To the Editor:

The dining hall cultural insensitivity incident involving “Korean Food Night” is disturbing for all the wrong reasons (“Yale employee’s racial remark elicits hardened response,” 2/6).

I have lived and taught at a university in Korea for three years. I can easily see myself making the same joke (“kimchi and dogs”) that reduced Yale student David Ahn to a stunned, offended silence.

Bohshintang — which is a Korean dog meat stew — is part of Korean traditional and modern cuisine, and kimchi is a staple food eaten by nearly all Koreans virtually every day. Did the dining hall manager’s joke reflect the “cultural ignorance” Ahn suggests, or perhaps too much cultural awareness?

Cultural sensitivity should cut two ways: new cultural elements should be welcomed into an ever-opening society, and a sense of humor and hesitation to cry foul should accompany them. Any American living in Seoul or Busan watching and listening — as I have — while Korean citizens point at passing jets and make 9/11 jokes will know that no two societies understand one another’s feelings and perspectives perfectly.

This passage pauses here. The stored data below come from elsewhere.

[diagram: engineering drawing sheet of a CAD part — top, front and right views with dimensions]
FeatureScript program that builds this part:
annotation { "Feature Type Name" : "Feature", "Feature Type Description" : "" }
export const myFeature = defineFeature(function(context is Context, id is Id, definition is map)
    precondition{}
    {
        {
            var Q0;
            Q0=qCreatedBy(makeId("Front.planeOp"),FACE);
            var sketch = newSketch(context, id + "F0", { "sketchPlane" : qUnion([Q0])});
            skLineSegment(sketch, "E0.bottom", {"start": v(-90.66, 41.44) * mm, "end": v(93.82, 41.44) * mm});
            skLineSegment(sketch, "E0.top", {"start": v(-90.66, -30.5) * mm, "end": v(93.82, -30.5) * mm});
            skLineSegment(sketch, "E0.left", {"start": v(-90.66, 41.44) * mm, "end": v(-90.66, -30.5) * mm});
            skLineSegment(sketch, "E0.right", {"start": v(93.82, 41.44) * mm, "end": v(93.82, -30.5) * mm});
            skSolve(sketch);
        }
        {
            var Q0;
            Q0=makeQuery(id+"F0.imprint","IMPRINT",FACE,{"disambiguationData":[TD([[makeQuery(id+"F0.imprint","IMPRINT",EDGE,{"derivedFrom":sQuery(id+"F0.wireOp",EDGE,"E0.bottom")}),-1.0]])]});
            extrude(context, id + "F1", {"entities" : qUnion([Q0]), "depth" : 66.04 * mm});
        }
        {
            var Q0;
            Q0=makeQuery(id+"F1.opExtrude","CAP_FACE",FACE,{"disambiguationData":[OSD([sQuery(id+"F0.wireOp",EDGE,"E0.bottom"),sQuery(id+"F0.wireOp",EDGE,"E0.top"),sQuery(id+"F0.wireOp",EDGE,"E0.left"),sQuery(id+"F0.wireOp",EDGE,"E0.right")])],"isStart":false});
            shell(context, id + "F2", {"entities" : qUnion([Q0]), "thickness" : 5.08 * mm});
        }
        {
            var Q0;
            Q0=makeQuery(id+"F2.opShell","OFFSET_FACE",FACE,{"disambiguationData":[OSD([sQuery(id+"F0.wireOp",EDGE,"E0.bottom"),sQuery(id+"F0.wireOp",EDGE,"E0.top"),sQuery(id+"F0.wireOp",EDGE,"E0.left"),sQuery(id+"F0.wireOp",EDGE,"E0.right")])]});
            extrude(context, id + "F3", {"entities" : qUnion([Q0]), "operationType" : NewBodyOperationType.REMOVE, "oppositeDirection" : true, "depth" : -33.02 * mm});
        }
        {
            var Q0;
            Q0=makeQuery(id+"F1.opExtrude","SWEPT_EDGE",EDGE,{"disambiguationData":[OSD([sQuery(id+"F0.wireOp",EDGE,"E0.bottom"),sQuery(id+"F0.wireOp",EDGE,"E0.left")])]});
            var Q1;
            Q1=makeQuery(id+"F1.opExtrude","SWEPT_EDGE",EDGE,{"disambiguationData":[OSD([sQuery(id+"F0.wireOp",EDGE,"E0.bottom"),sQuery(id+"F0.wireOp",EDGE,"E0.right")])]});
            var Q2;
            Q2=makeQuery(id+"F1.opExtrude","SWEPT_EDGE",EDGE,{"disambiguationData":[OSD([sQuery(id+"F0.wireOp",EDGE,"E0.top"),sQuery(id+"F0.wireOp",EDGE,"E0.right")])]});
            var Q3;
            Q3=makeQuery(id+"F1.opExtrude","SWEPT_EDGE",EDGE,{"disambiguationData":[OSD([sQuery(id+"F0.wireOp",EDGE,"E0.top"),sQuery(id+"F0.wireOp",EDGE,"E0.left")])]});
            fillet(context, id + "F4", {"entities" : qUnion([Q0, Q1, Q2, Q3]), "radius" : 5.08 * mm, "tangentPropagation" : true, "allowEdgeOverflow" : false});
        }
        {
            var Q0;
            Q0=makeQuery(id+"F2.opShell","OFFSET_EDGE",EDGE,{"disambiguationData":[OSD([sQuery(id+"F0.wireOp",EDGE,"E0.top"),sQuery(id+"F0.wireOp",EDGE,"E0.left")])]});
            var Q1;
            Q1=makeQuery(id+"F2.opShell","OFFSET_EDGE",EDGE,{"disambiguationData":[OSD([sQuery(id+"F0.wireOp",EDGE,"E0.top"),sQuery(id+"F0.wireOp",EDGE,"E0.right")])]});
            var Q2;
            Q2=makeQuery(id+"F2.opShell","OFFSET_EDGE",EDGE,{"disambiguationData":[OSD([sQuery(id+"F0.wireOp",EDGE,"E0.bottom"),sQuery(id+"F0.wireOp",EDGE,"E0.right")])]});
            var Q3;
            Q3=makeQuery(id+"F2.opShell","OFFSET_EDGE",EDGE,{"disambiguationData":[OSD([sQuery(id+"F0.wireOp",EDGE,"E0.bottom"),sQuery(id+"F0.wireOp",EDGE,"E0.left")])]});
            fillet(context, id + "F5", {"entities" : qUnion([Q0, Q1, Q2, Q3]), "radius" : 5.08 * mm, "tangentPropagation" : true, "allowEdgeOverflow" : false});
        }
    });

When cultures collide, or even merely connect, friction occurs — and moaning about the insensitivity of it all is both petty and counterproductive.

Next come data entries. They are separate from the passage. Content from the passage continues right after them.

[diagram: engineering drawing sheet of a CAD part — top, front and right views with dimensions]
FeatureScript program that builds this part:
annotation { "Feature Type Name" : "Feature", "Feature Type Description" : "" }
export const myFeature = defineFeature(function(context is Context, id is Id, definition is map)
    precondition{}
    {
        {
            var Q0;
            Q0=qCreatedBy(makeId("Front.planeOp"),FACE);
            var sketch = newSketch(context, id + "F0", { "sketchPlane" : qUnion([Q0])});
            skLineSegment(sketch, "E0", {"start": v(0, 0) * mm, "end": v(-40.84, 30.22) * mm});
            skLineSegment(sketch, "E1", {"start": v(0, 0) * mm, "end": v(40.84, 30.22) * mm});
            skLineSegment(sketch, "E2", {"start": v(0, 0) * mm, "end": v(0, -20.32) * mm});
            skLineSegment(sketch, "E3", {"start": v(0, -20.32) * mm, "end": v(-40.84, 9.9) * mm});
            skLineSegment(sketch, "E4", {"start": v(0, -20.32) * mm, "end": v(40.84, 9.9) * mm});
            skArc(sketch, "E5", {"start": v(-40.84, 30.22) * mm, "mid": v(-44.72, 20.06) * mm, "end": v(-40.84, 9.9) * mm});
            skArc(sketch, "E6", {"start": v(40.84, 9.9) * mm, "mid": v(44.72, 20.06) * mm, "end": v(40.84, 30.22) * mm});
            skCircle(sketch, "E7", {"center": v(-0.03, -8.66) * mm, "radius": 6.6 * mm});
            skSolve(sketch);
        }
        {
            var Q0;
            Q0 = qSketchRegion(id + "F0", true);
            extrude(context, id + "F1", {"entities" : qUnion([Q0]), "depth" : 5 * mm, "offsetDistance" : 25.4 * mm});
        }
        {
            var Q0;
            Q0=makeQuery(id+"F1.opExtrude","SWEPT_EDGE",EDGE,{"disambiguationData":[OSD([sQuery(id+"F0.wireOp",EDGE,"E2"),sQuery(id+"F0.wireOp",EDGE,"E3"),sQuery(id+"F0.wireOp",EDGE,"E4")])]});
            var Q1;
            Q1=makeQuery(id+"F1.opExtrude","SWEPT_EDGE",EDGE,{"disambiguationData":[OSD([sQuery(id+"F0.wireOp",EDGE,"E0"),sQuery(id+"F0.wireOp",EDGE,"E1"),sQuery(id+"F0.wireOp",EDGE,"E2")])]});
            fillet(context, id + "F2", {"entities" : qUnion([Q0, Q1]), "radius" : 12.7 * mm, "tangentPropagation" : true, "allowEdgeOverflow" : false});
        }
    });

If the manager’s comment was made spitefully instead of in fun, then he is indeed to blame for his hurtful intentions. If his comment was lighthearted, I think one must squint hard to find in it a slur.

In any case, bemoaning insensitivity elicits nothing but hollow, formalistic apologies (“Frantz then submitted a formal letter of apology –“) while ultimately increasing the distance between cultural groups.

If Ahn is truly interested in reducing “cultural ignorance,” he might accomplish more by avoiding moralistic standoffs and encouraging open and easygoing exchange.

David Woods

February 8, 2002

The writer is an English instructor at Dong-A University in Busan, South Korea and former resident of New Haven.